Radiotelemetry data and camera-trapping has revealed that Formosan sambar deer display altitudinal migration. In cold months, they migrate to lower elevations from the upland habitats they occupy during warmer months (Yen et al. 2013, 2019). This behavior implies that Formosan sambar may be sensitive to temperature, especially to cold weather. Temperatures during the Last Glacial Maximum (30,000–22,000 YA) were 8–11 °C lower than present (Tsukada 1967), so shifting of vegetation zones into lower elevations unsuitable for sambar deer likely induced genetic barriers during glacial times. Stress-induced selection and allotropic differentiation may have also resulted in the loss of intermediate haplotypes between the CMR and TS clades (represented as black dots in Fig. 2), facilitating their differentiation. However, during subsequent interglacial periods, the deer underwent post-glacial population expansion, allowing secondary contact between both clades. Hence, deer populations of the CMR and TS clades now occur sympatrically in the northern part of the Central Mountain Range (i.e., in the NTR, STR and NDD regions).
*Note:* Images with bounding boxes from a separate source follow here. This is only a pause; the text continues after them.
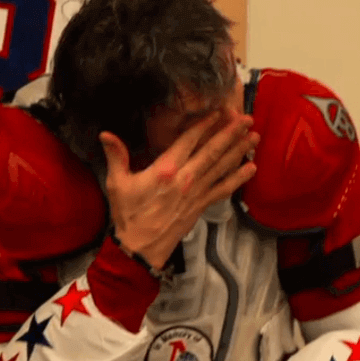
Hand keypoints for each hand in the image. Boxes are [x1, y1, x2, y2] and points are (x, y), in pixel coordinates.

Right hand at [100, 110, 258, 269]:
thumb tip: (105, 134)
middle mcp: (185, 179)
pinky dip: (238, 178)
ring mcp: (196, 193)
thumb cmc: (128, 214)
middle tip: (246, 118)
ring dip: (239, 151)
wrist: (140, 248)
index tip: (218, 111)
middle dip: (230, 134)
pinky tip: (251, 168)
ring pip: (221, 167)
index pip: (188, 141)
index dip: (204, 124)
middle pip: (212, 151)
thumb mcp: (117, 183)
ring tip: (254, 136)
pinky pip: (223, 189)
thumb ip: (116, 156)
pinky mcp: (201, 205)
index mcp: (165, 170)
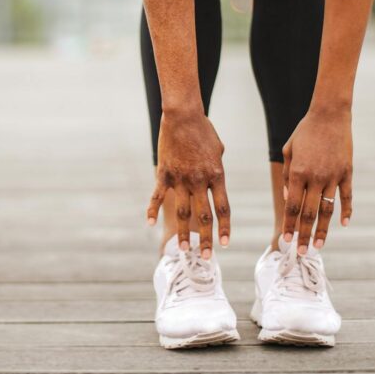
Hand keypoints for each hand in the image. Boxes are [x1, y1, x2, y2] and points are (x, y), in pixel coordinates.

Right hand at [147, 108, 230, 257]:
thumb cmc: (203, 130)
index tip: (224, 244)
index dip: (224, 228)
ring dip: (183, 233)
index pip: (223, 208)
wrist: (182, 116)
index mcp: (217, 175)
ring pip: (182, 212)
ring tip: (183, 250)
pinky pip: (157, 196)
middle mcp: (199, 180)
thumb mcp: (218, 150)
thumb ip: (216, 170)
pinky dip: (152, 210)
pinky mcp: (164, 174)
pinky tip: (150, 224)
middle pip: (204, 216)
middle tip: (206, 258)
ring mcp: (180, 179)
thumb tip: (214, 183)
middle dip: (206, 239)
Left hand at [281, 108, 353, 253]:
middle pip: (309, 213)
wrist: (330, 115)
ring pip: (328, 209)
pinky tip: (344, 224)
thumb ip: (287, 175)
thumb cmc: (305, 132)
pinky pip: (347, 197)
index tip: (286, 240)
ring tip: (319, 246)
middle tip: (301, 253)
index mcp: (298, 173)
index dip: (290, 225)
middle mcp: (315, 177)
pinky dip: (346, 211)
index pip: (292, 206)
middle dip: (304, 235)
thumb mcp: (288, 150)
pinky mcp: (347, 172)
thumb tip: (288, 199)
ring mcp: (333, 176)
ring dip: (323, 230)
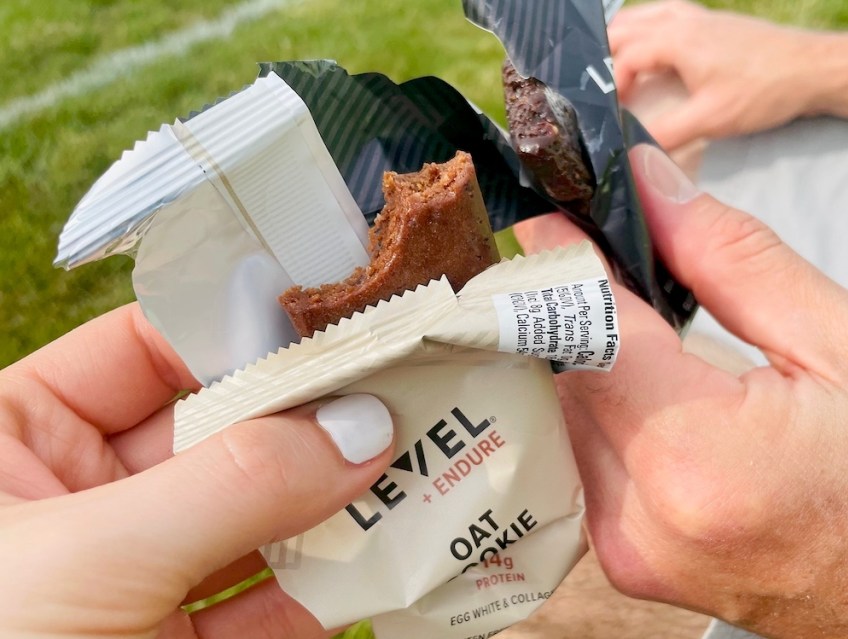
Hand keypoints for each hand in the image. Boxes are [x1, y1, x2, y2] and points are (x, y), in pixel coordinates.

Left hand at [0, 304, 394, 638]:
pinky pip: (273, 601)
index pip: (149, 349)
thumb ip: (230, 485)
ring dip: (340, 500)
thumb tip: (362, 427)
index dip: (245, 331)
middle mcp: (84, 499)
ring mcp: (140, 579)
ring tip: (425, 463)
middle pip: (223, 429)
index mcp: (16, 438)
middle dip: (314, 418)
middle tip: (411, 392)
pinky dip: (334, 581)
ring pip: (260, 516)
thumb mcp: (86, 562)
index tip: (346, 325)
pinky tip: (394, 550)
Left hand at [515, 145, 847, 637]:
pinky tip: (645, 381)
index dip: (567, 260)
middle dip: (576, 304)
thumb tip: (649, 186)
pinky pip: (586, 458)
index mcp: (699, 457)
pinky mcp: (631, 565)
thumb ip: (735, 258)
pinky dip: (605, 407)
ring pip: (566, 414)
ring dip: (587, 356)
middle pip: (563, 374)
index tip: (560, 213)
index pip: (587, 329)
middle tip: (609, 253)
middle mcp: (643, 518)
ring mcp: (630, 551)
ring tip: (637, 317)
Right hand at [610, 1, 828, 147]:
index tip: (608, 112)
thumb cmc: (765, 90)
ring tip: (614, 69)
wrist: (814, 69)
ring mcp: (699, 17)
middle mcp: (683, 20)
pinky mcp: (714, 22)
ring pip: (645, 16)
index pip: (624, 57)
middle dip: (603, 56)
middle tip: (595, 88)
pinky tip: (654, 51)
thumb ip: (667, 135)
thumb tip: (633, 151)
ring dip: (624, 39)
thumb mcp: (711, 120)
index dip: (609, 86)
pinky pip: (666, 15)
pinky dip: (648, 30)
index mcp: (677, 39)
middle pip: (625, 27)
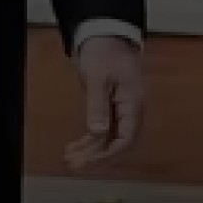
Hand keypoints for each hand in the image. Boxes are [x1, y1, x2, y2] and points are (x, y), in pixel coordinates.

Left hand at [65, 36, 143, 169]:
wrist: (107, 37)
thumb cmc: (105, 53)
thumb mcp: (97, 78)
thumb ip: (97, 105)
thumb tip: (97, 131)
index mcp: (133, 103)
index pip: (125, 138)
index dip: (108, 154)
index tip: (89, 162)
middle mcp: (131, 110)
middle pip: (118, 142)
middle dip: (97, 156)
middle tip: (75, 165)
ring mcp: (122, 110)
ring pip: (109, 138)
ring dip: (91, 150)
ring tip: (70, 159)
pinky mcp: (112, 108)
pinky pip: (104, 130)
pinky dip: (89, 140)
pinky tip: (75, 147)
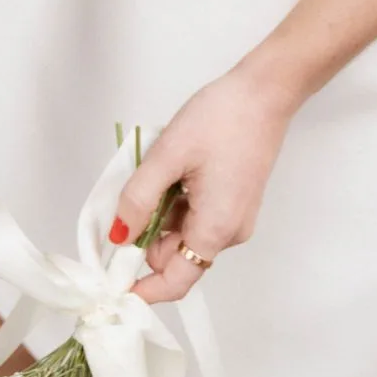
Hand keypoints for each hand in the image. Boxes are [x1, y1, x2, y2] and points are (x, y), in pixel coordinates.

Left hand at [109, 65, 297, 303]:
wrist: (267, 90)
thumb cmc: (221, 119)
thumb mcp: (169, 154)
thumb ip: (139, 198)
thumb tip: (118, 237)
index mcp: (215, 229)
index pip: (174, 282)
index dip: (140, 287)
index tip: (110, 274)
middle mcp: (230, 232)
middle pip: (177, 255)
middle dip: (149, 235)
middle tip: (135, 194)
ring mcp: (237, 216)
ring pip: (186, 233)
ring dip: (164, 213)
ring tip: (164, 169)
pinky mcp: (238, 200)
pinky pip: (200, 217)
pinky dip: (180, 202)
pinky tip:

In conclusion, we have detected 18 mitochondrial control region haplotypes among Formosan sambar deer and assessed genetic differentiation across subpopulations. We have identified two primary haplotype lineages. Moreover, we have postulated a secondary contact event and predicted a likely evolutionary scenario for the demographic history of Formosan sambar. Finally, we have inferred dispersal histories in the context of Pleistocene climatic oscillations and speculated that the area of Taroko National Park acted as a refugium for Formosan sambar deer during glacial periods. Our study represents an example of how climate change plays an important role in patterns of genetic variation for large herbivorous mammals.